Indicators of credential stuffing in progress:

  • Spike in failed login attempts
  • Multiple attempts from different IPs
  • Suspicious user-agent patterns
  • Abnormal request speed
  • Attempts at unusual hours
  • Logins from unusual geographic locations
  • Use of proxies or VPNs

Proactive Protection

Strong Password Policy: Require complex and unique passwords.

User Education: Raise awareness about the risks of password reuse.

Password Managers: Encourage the use of password managers.

Breach Monitoring: Services such as Have I Been Pwned to alert users about exposed credentials.

Force Password Resets: After known credential leaks.

Commercial Solutions

Cloudflare Bot Management: Protection against bots and credential stuffing.

Akamai Bot Manager: Detection and mitigation of automated attacks.

DataDome: Real-time protection against bots and fraud.

PerimeterX: Application security against bots.

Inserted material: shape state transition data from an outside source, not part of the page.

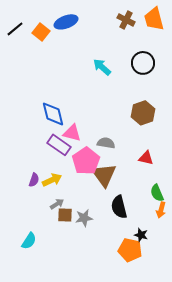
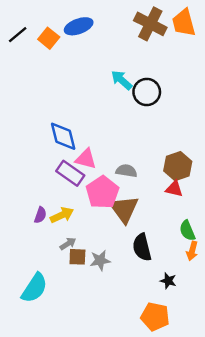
brown cross: (126, 20) -> (150, 24), size x1.5
black circle: (143, 63) -> (147, 92), moved
brown hexagon: (143, 113) -> (178, 166), moved
cyan semicircle: (29, 241) -> (34, 288), size x1.5
orange pentagon: (130, 250) -> (155, 317), moved

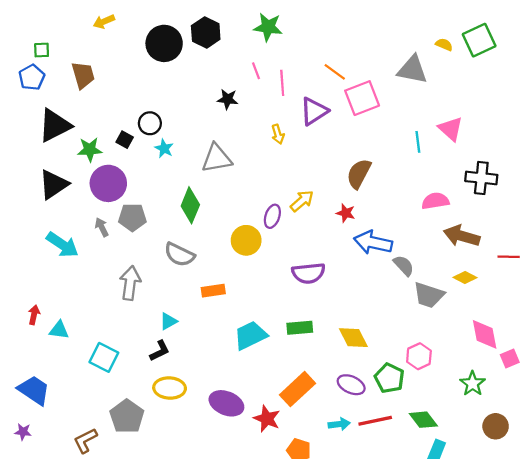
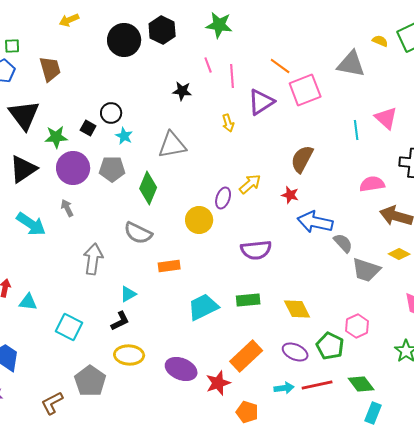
black triangle: (55, 125) -> (24, 115), turned -40
gray pentagon: (132, 217) -> (112, 169), moved
red star: (267, 419) -> (218, 383), turned 30

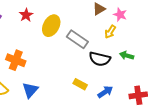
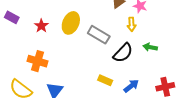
red star: (26, 15) -> (41, 26), moved
yellow arrow: (110, 32) -> (132, 24), turned -32
black semicircle: (100, 59) -> (123, 53), turned -55

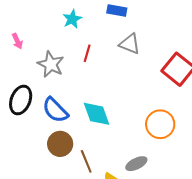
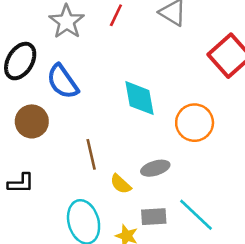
cyan diamond: (97, 114) -> (139, 98), moved
brown circle: (60, 144) -> (32, 121), moved

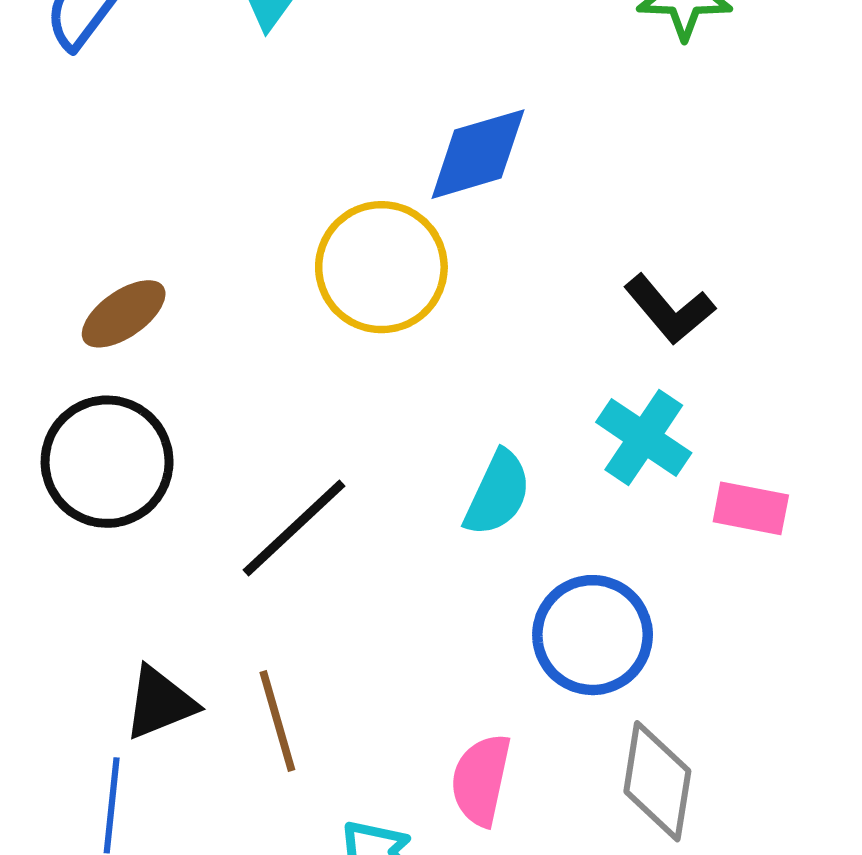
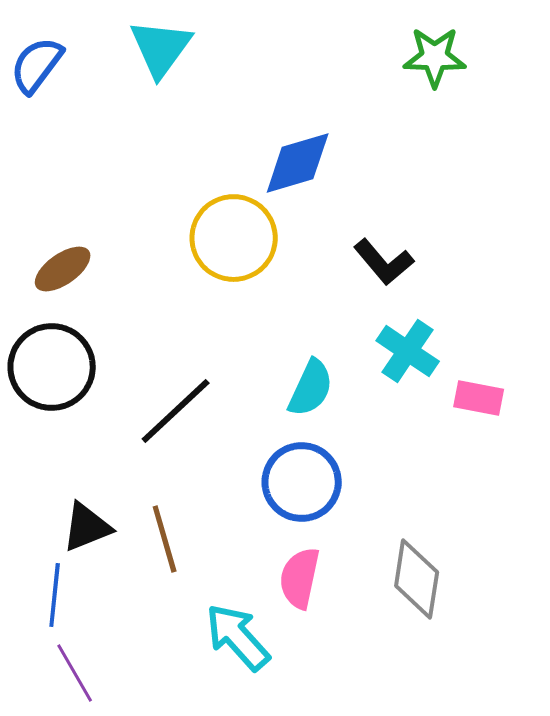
black L-shape: (669, 309) -> (384, 262), moved
blue circle: (593, 635) -> (302, 482), moved

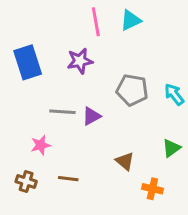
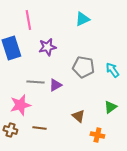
pink line: (96, 22) -> (28, 20), moved
pink star: (41, 145) -> (20, 105), size x1.5

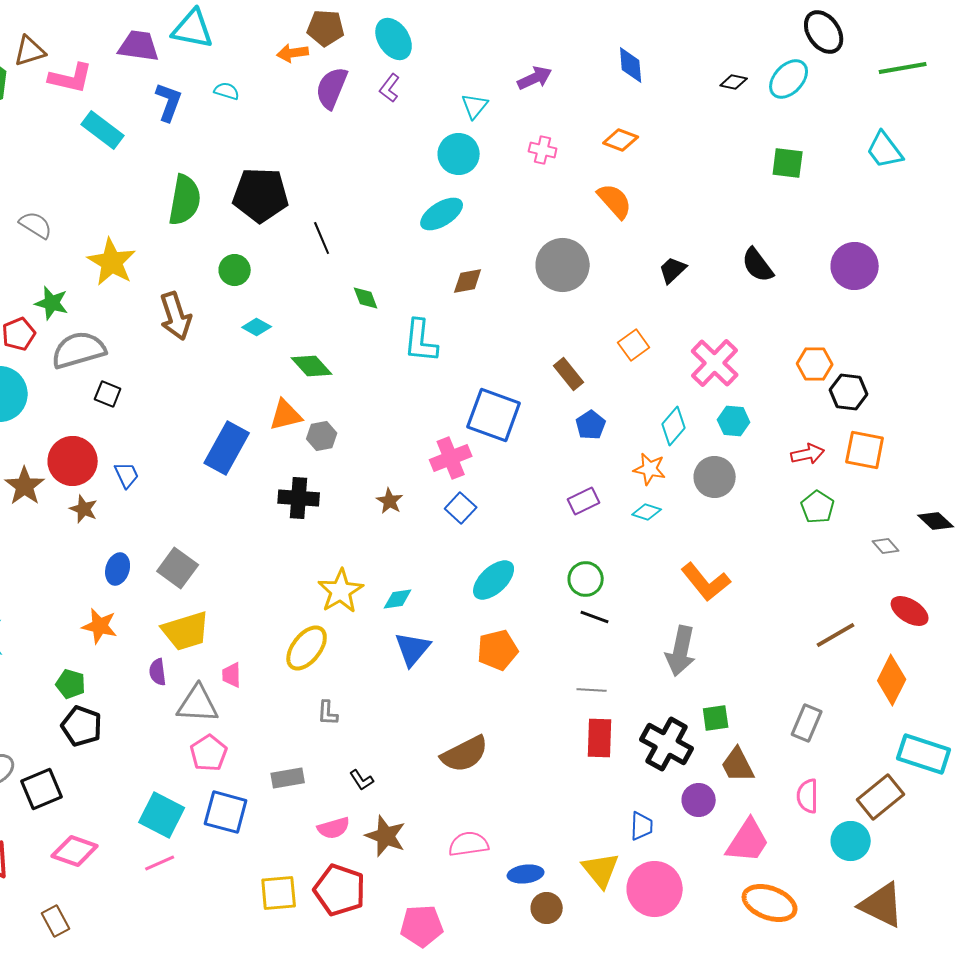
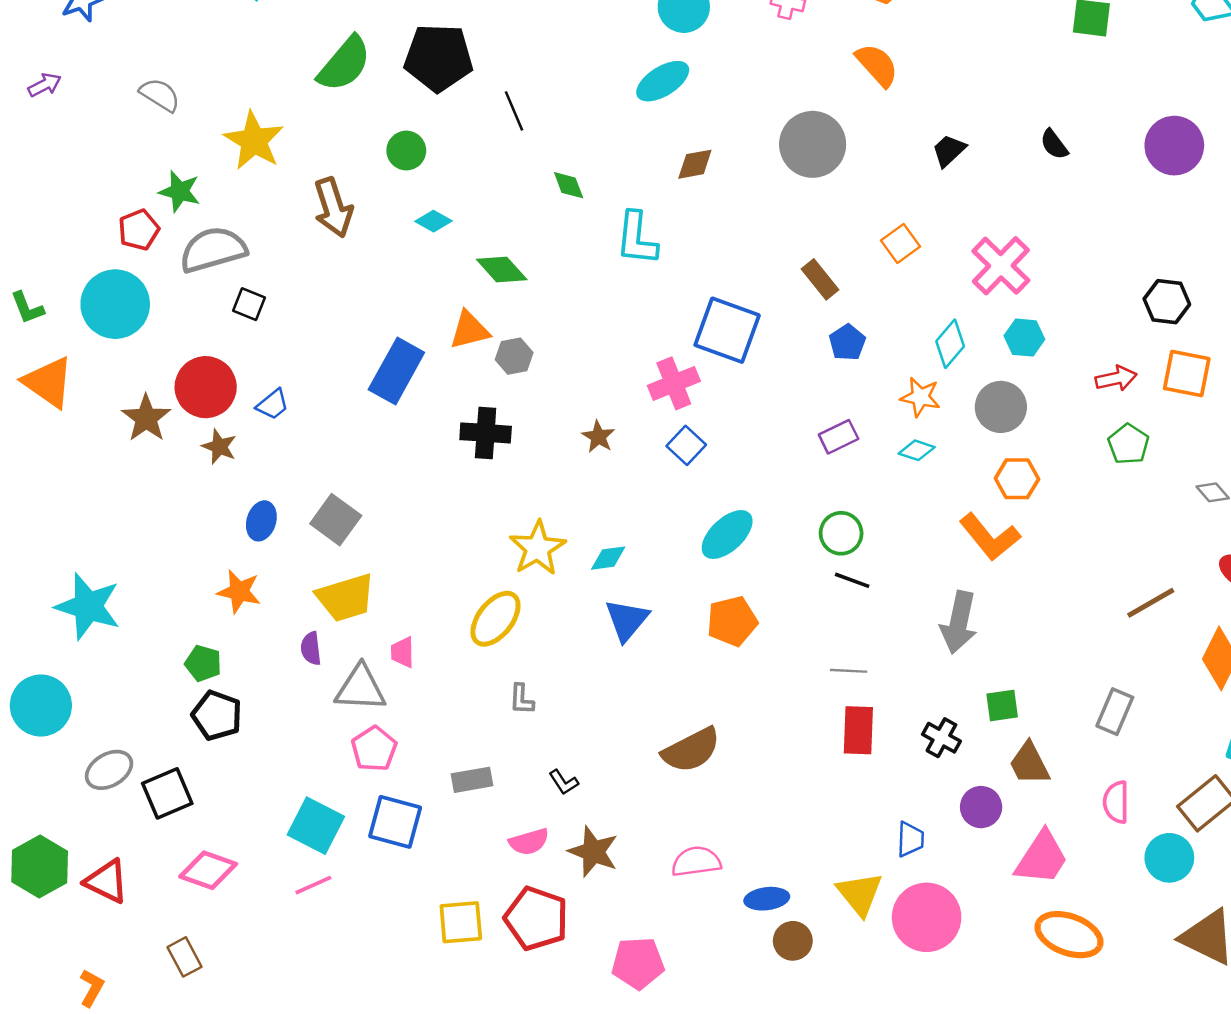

Arkose Labs: Adaptive challenges against automation.

Incident Response

When credential stuffing is detected:

  • IP Blocking: Block identified attack sources
  • Password Resets: Force resets for compromised accounts
  • User Notification: Alert about access attempts
  • Forensic Analysis: Investigate the scope and origin of the attack
  • Hardening: Implement additional controls

Final Recommendations

Credential stuffing is a growing threat that exploits the human weakness of password reuse. Effective defense combines technical controls (MFA, rate limiting, bot detection) with user education and proactive monitoring. Organizations should assume that user credentials exist in breach databases and implement a defense-in-depth strategy.